> Work required
What are the lines, word for word, from the line with "188 441 4.16" up to and including the line with "640 133 4838" in the records below? Omit the pictures.

> Input data
++++++
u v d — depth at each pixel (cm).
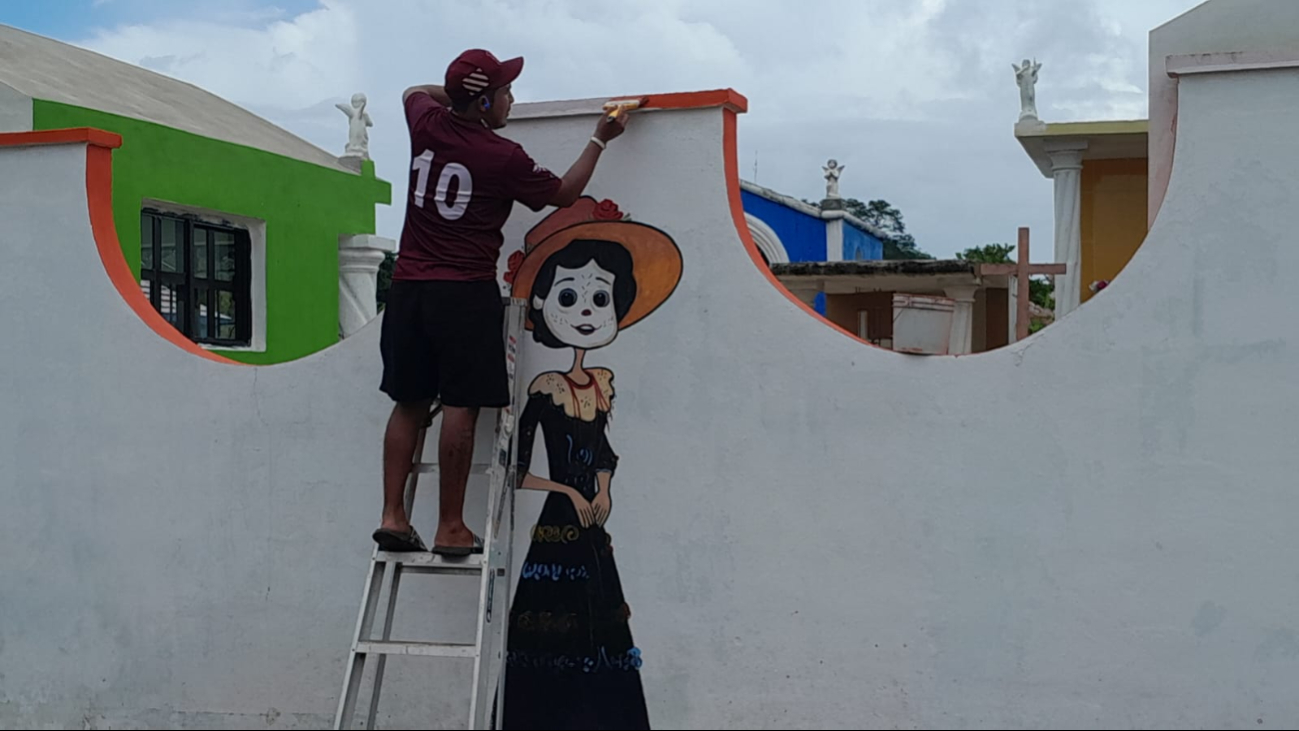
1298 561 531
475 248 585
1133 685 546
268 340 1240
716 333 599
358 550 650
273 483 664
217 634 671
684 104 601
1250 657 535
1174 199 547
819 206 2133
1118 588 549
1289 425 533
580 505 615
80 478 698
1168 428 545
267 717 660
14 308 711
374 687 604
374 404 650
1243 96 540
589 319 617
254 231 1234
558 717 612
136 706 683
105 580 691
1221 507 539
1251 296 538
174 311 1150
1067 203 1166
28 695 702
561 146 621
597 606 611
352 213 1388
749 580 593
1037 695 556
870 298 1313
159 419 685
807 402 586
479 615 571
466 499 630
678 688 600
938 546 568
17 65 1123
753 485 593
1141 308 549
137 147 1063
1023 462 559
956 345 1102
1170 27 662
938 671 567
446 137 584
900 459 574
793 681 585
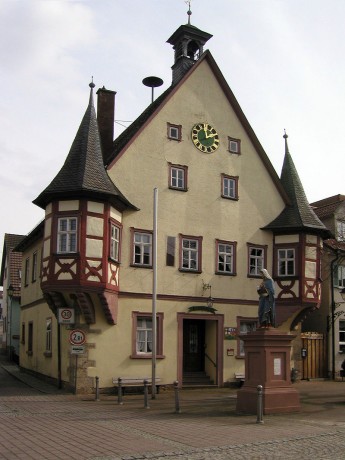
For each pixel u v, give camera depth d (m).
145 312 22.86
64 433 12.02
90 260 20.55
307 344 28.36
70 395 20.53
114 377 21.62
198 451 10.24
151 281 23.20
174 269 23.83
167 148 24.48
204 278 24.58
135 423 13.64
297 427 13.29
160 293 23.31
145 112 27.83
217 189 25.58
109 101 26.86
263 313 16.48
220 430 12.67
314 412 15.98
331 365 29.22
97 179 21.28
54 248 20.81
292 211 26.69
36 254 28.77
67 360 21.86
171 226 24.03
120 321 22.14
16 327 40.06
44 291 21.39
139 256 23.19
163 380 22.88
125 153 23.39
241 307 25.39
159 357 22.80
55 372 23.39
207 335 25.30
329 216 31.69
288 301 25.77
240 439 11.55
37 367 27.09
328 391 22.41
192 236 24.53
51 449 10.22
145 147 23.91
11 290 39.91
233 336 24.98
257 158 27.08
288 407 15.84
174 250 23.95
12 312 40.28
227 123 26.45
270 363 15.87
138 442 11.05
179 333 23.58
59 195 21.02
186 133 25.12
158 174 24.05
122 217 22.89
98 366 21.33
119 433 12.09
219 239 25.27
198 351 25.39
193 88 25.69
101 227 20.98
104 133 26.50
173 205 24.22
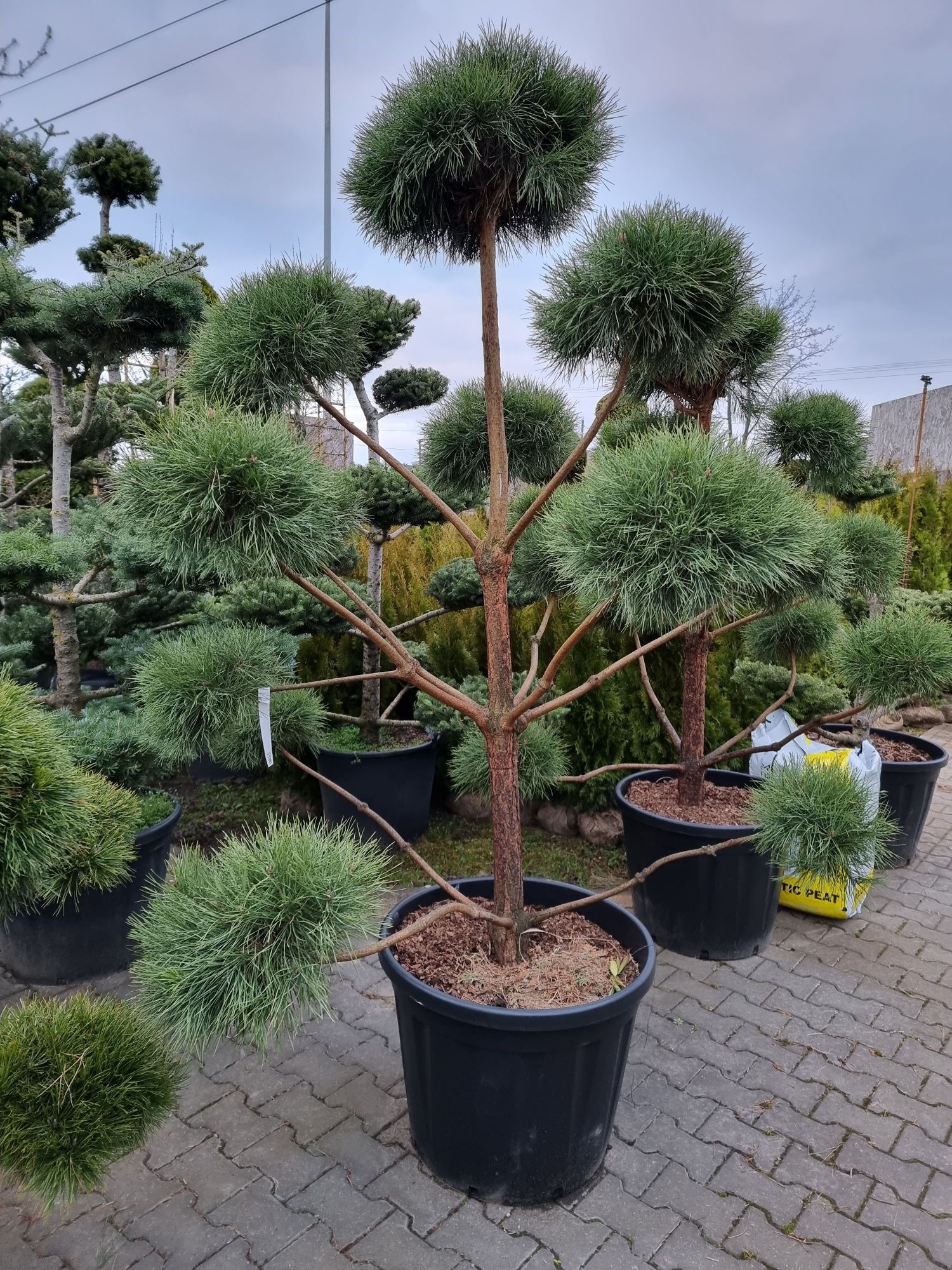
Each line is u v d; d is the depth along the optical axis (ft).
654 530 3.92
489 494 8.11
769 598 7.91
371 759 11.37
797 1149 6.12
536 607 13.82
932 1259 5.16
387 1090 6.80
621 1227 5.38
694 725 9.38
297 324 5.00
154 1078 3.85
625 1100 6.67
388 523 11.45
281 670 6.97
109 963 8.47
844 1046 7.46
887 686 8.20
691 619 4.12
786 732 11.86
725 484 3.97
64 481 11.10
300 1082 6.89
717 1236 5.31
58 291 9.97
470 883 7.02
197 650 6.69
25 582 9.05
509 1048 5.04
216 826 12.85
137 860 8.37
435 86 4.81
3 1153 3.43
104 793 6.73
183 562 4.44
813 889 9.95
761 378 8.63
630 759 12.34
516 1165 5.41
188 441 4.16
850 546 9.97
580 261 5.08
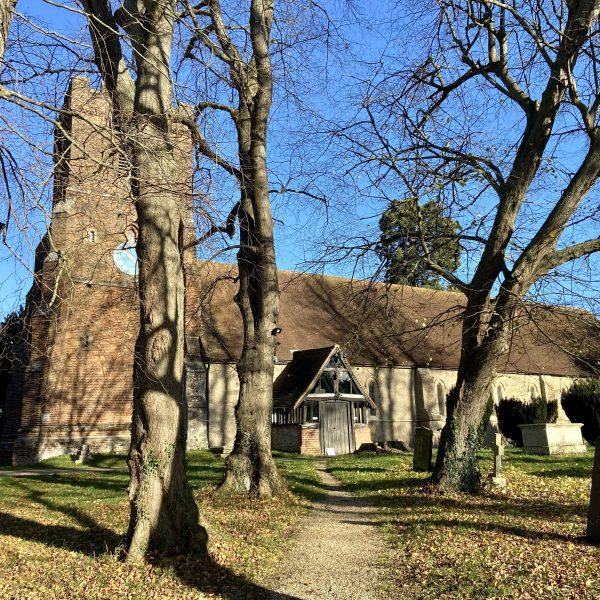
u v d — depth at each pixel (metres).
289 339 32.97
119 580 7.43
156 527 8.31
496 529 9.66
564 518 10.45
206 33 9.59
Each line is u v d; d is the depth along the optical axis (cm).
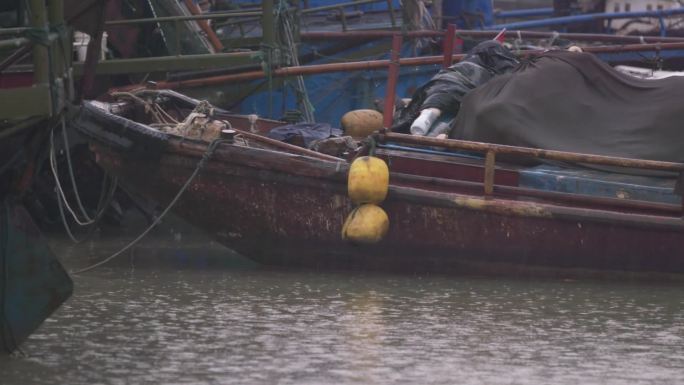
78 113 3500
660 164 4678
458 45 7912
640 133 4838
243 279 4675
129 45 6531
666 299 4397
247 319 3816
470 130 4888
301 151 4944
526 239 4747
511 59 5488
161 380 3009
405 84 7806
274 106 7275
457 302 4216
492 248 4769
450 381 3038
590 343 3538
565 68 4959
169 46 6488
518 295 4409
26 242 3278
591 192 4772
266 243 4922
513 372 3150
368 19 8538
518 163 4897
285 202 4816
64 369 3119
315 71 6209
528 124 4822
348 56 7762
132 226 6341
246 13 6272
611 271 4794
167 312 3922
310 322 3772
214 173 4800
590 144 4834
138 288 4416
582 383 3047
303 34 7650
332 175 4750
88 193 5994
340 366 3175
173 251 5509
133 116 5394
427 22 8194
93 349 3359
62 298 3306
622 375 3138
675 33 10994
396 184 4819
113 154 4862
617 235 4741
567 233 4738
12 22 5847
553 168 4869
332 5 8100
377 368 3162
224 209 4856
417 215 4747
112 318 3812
++++++
> Response below
188 441 4.16
850 546 9.97
580 261 5.08
u v d — depth at each pixel (metres).
289 339 32.97
119 580 7.43
156 527 8.31
496 529 9.66
564 518 10.45
206 33 9.59
Each line is u v d; d is the depth along the optical axis (cm).
78 113 3500
660 164 4678
458 45 7912
640 133 4838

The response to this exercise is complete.